- DATASET RECORDS -
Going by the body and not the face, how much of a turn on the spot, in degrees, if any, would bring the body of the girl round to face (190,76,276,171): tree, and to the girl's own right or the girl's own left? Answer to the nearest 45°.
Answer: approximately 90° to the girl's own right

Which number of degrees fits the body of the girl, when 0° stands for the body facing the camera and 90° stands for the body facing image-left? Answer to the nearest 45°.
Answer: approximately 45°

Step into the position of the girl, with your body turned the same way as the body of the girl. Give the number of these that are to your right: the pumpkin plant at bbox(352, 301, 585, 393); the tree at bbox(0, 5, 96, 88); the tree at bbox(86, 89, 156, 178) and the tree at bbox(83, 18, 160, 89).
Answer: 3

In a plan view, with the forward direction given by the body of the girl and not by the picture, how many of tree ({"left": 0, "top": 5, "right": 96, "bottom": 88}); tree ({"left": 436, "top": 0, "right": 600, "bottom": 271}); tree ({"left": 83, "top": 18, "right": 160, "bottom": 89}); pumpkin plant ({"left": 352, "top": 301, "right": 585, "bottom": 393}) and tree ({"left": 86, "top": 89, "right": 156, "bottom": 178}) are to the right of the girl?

==

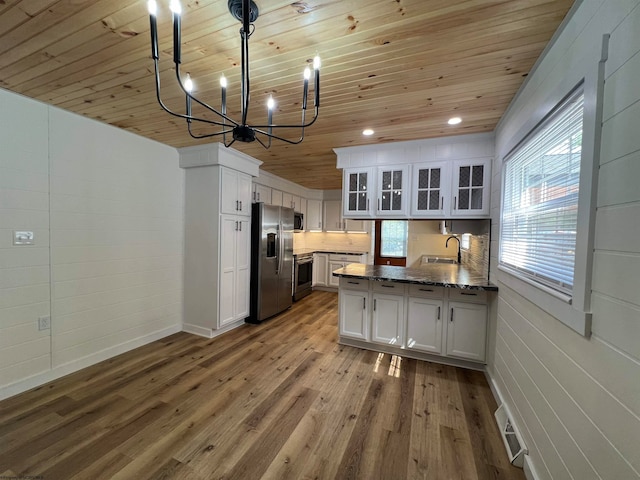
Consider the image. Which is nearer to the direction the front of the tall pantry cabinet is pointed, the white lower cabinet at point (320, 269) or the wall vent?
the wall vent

- WORK INSTRUCTION -
Please rewrite the items from the line with "Going by the" to the line with "Answer: approximately 45°", replacing "nearest" with "closest" and leaving everything else unchanged. Return only those lines.

- RESULT OF THE TASK -
Going by the body and not the face, how much of a turn on the spot, in degrees, if any, would bring the body of the girl round to face (190,76,276,171): tree, and to the girl's own right or the girl's own left? Answer to the closest 45°.
Answer: approximately 90° to the girl's own right

Which number of degrees fits the body of the girl, when 0° stands for the body facing the camera and 90° stands for the body facing image-left? Answer to the closest 45°.
Answer: approximately 45°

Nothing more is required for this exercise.